The file descriptors for the help

In Unix-like operating systems we can get a handle for our file called file - a descriptor. File descriptors guarantee us that all the operations that we will be performing on it are done on the same file (inode). Even if someone was to unlink a number of directories entries, the operating system will not free the structures behind the file descriptor, and we can detect the file that was removed by someone and recreated (or just unlinked). So, for example, we have an alternative functions fstat which allows us to get file status of the given descriptor.

In the example above, thanks to using a file descriptor (fd), we receive the status of file that we opened, and we can write to the file we wanted and on which we performed sanitary checks, no matter if the link was removed or recreated. Unfortunately, during unlinking we still unlinked the wrong file.

The problem with design

We already know that the file may have many links on the disk which point to the single inode. What happens when we open the file? Simplifying: kernel creates a memory representation of the inode (the inode itself is stored on the disk) called vnode. This single representation is used by all processes to refer the inode to the disk. If in a process we open the same file (inode) using different names (for example through hard links) all those files will be linked to the single vnode. That means that the pathname is not stored in the kernel (though this is not exactly true anymore – FreeBSD for example may have additional structures which contain the file name for debugging purposes but you should not depend on them in the kernel). 

This is basically the reason why we don’t have a fdunlink function so that instead of the path we are providing just the file descriptor to the file. If we performed the fdunlink syscall, the kernel wouldn’t know which directory entry you would like to remove. Another problem is more architectural: as we discussed earlier unlinking is really an operation on the directory not on the file (inode) itself, so using funlink(fd) may create some confusion because we are not removing the inode corresponding to the file descriptor, we are performing action on the directory which points to the file.

funlinkat

After some discussion we decided that the only sensible option for FreeBSD would be to create a funlink function. This syscall would only performs additional sanitary checks if we are removing a directory entry which corresponds to the inode stored which refers to the file descriptor.
int funlinkat(int dfd, const char *path, int fd, int flags);

The API above will check if the path opened relative to the dfd points to the same vnode.

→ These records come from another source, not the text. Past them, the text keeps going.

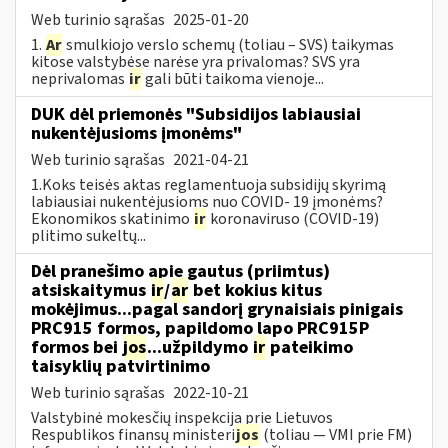
Web turinio sąrašas
2025-01-20
1.
Ar
smulkiojo verslo schemų (toliau – SVS) taikymas
kitose valstybėse narėse yra privalomas? SVS yra
neprivalomas
ir
gali būti taikoma vienoje...
DUK dėl priemonės "Subsidijos labiausiai
nukentėjusioms įmonėms"
Web turinio sąrašas
2021-04-21
1.Koks teisės aktas reglamentuoja subsidijų skyrimą
labiausiai nukentėjusioms nuo COVID- 19 įmonėms?
Ekonomikos skatinimo
ir
koronaviruso (COVID-19)
plitimo sukeltų...
Dėl pranešimo apie gautus (priimtus)
atsiskaitymus
ir
/
ar
bet kokius kitus
mokėjimus...pagal sandorį grynaisiais pinigais
PRC915 formos, papildomo lapo PRC915P
formos bei
jos
...užpildymo
ir
pateikimo
taisyklių patvirtinimo
Web turinio sąrašas
2022-10-21
Valstybinė mokesčių inspekcija prie Lietuvos
Respublikos finansų ministeri
jos
(toliau ― VMI prie FM)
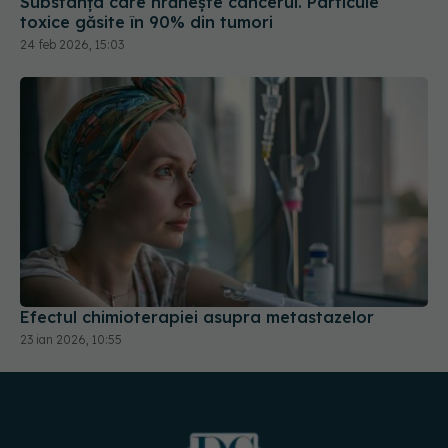
Substanța care hrănește cancerul. Particule
toxice găsite în 90% din tumori
24 feb 2026, 15:03
Efectul chimioterapiei asupra metastazelor
23 ian 2026, 10:55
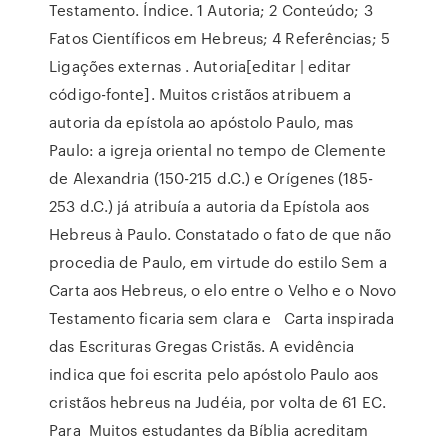
Testamento. Índice. 1 Autoria; 2 Conteúdo; 3
Fatos Científicos em Hebreus; 4 Referências; 5
Ligações externas . Autoria[editar | editar
código-fonte]. Muitos cristãos atribuem a
autoria da epístola ao apóstolo Paulo, mas
Paulo: a igreja oriental no tempo de Clemente
de Alexandria (150-215 d.C.) e Orígenes (185-
253 d.C.) já atribuía a autoria da Epístola aos
Hebreus à Paulo. Constatado o fato de que não
procedia de Paulo, em virtude do estilo Sem a
Carta aos Hebreus, o elo entre o Velho e o Novo
Testamento ficaria sem clara e Carta inspirada
das Escrituras Gregas Cristãs. A evidência
indica que foi escrita pelo apóstolo Paulo aos
cristãos hebreus na Judéia, por volta de 61 EC.
Para Muitos estudantes da Bíblia acreditam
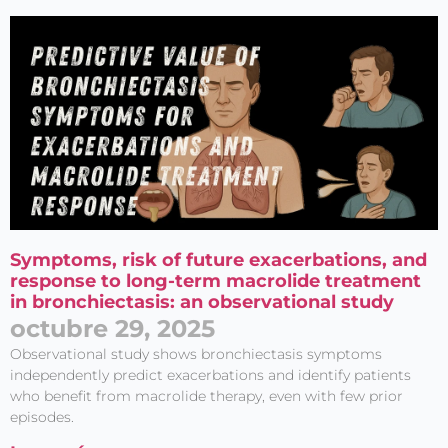
Symptoms, risk of future exacerbations, and
response to long-term macrolide treatment
in bronchiectasis: an observational study
octubre 29, 2025
Observational study shows bronchiectasis symptoms
independently predict exacerbations and identify patients
who benefit from macrolide therapy, even with few prior
episodes.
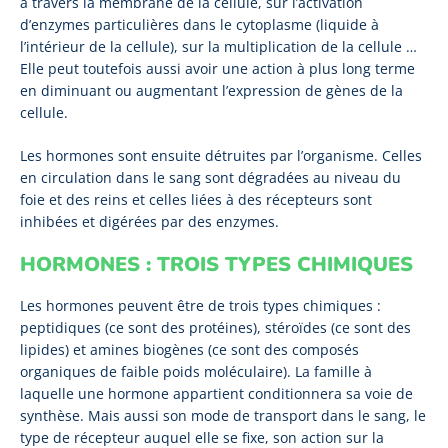
à travers la membrane de la cellule, sur l’activation
d’enzymes particulières dans le cytoplasme (liquide à
l’intérieur de la cellule), sur la multiplication de la cellule …
Elle peut toutefois aussi avoir une action à plus long terme
en diminuant ou augmentant l’expression de gènes de la
cellule.
Les hormones sont ensuite détruites par l’organisme. Celles
en circulation dans le sang sont dégradées au niveau du
foie et des reins et celles liées à des récepteurs sont
inhibées et digérées par des enzymes.
HORMONES : TROIS TYPES CHIMIQUES
Les hormones peuvent être de trois types chimiques :
peptidiques (ce sont des protéines), stéroïdes (ce sont des
lipides) et amines biogènes (ce sont des composés
organiques de faible poids moléculaire). La famille à
laquelle une hormone appartient conditionnera sa voie de
synthèse. Mais aussi son mode de transport dans le sang, le
type de récepteur auquel elle se fixe, son action sur la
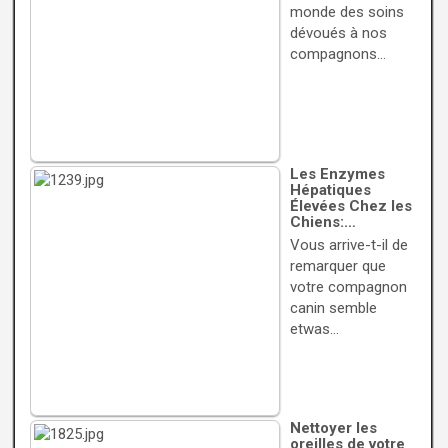
monde des soins
dévoués à nos
compagnons…
Les Enzymes
Hépatiques
Élevées Chez les
Chiens:…
Vous arrive-t-il de
remarquer que
votre compagnon
canin semble
etwas…
Nettoyer les
oreilles de votre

Thanks to that we removed a race condition because all those sanitary checks are performed in the kernel mode while the file system is locked and there is no possibility to change it.

The fd parameter may be set to the FD_NONE value which will mean that the sanitary check should not be performed and funlinkat will behave just like unlinkat.

As you can notice I often refer to the unlink syscall but at the end the APIs looks like unlinkat syscall. It is true that the unlink syscall is very old and kind of deprecated. That said I referred to unlink because it’s just simpler. These days unlink simply uses the same code as unlinkat.

Linux

After I commited my code, FreeBSD Help  started a thread on Twitter in which he pointed out to me that a similar proposal is made for Linux but they are a few years old and still not upstreamed. lcamtuf also did some proposal patches in 2002 but they were never upstreamed. That said, Linux is also working on getting such API and I’m planning to reach out to the authors to discuss the API looks because they proposed something slightly different.